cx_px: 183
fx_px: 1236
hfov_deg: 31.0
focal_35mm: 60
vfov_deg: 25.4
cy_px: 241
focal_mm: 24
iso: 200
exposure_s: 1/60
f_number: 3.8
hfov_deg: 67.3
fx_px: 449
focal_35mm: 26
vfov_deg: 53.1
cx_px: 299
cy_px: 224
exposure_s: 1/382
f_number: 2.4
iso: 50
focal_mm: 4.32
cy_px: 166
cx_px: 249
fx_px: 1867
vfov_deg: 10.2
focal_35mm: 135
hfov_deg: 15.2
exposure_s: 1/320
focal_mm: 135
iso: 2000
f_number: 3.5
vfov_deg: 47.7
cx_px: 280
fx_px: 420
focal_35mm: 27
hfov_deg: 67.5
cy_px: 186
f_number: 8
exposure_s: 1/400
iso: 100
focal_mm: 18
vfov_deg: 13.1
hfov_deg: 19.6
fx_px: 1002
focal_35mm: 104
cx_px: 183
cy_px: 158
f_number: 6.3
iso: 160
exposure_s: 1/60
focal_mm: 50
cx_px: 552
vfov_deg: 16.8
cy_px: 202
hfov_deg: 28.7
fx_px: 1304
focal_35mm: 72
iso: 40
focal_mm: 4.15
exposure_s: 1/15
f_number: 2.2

------

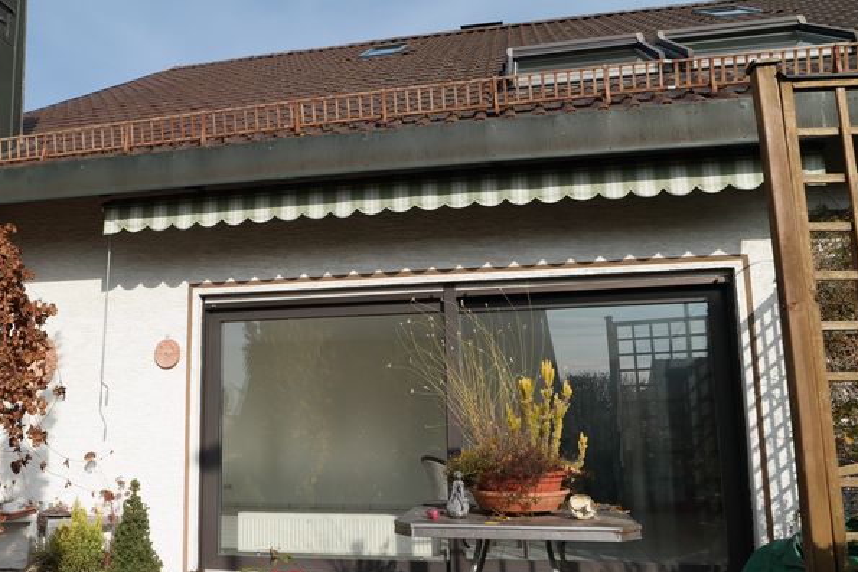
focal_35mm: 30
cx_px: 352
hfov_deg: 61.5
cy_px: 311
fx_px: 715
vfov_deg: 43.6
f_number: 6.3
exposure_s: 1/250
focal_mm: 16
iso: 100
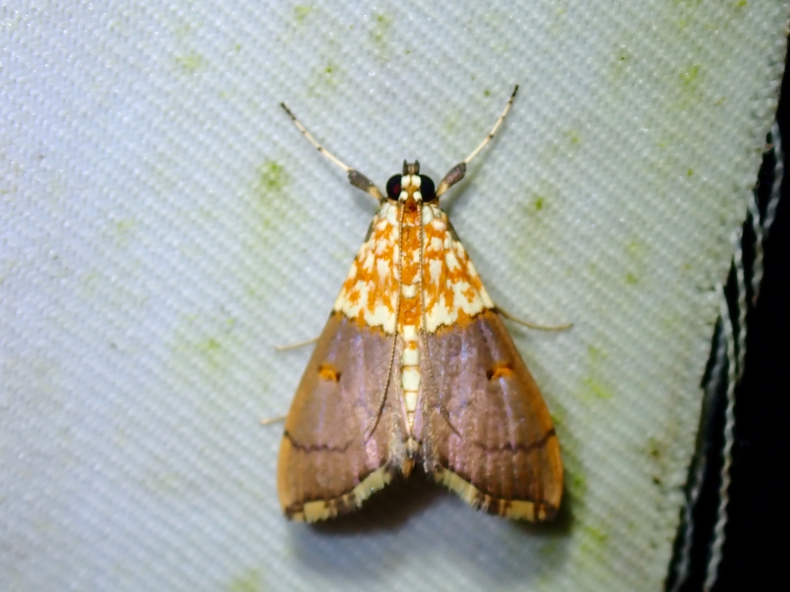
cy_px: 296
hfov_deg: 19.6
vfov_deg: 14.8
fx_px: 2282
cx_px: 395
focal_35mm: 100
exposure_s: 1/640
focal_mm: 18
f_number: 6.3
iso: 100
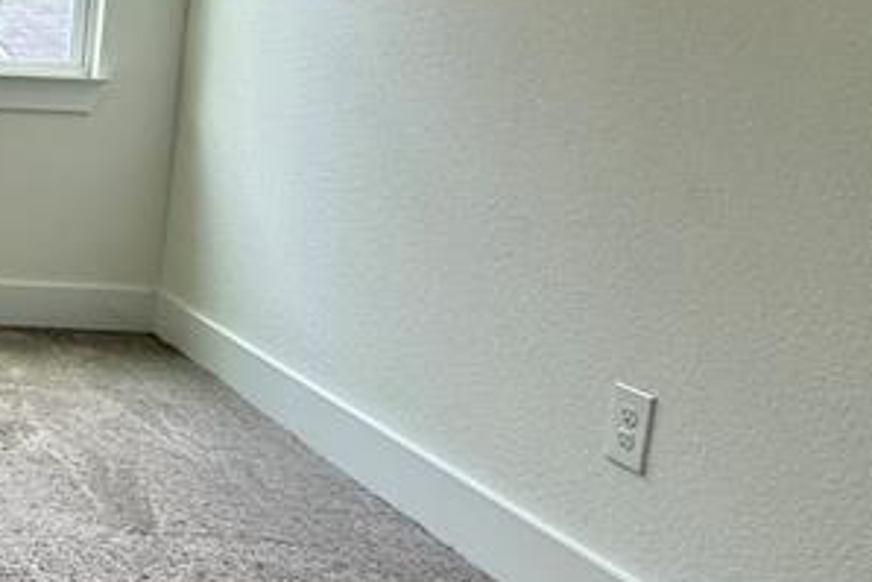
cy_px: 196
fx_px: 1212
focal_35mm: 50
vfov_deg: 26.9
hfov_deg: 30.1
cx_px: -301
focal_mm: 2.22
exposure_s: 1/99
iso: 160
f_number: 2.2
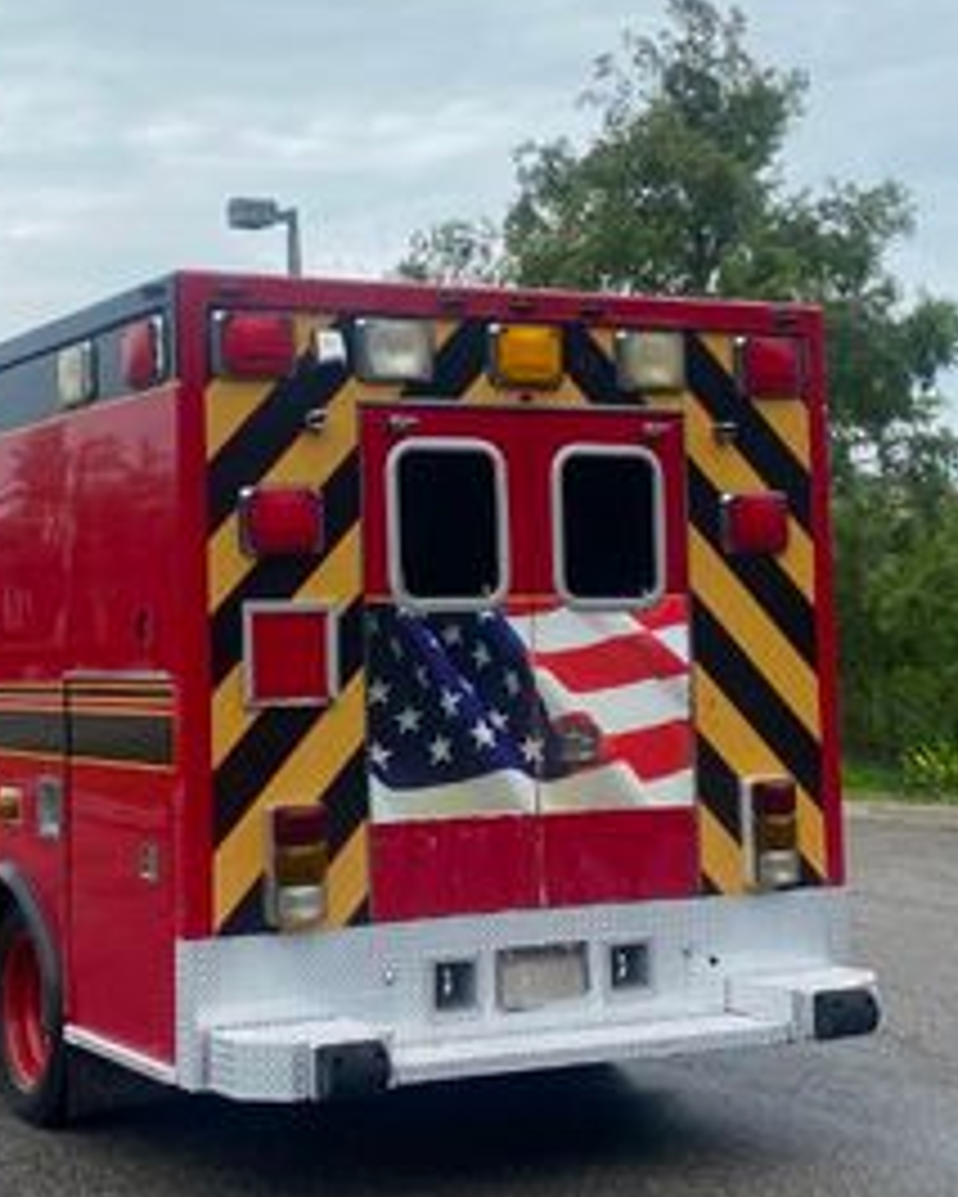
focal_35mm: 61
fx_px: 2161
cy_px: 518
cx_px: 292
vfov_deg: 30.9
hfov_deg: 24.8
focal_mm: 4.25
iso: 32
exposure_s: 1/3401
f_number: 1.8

------

Job
Quote the data above exactly from the line with "exposure_s: 1/250" to the line with "f_number: 1.8", both ends counted, and nothing else. Pictures don't go in.

Written reply
exposure_s: 1/250
focal_mm: 16
iso: 100
cy_px: 296
hfov_deg: 19.6
vfov_deg: 14.8
fx_px: 2282
cx_px: 395
focal_35mm: 100
exposure_s: 1/640
focal_mm: 18
f_number: 6.3
iso: 100
cy_px: 196
fx_px: 1212
focal_35mm: 50
vfov_deg: 26.9
hfov_deg: 30.1
cx_px: -301
focal_mm: 2.22
exposure_s: 1/99
iso: 160
f_number: 2.2
focal_35mm: 61
fx_px: 2161
cy_px: 518
cx_px: 292
vfov_deg: 30.9
hfov_deg: 24.8
focal_mm: 4.25
iso: 32
exposure_s: 1/3401
f_number: 1.8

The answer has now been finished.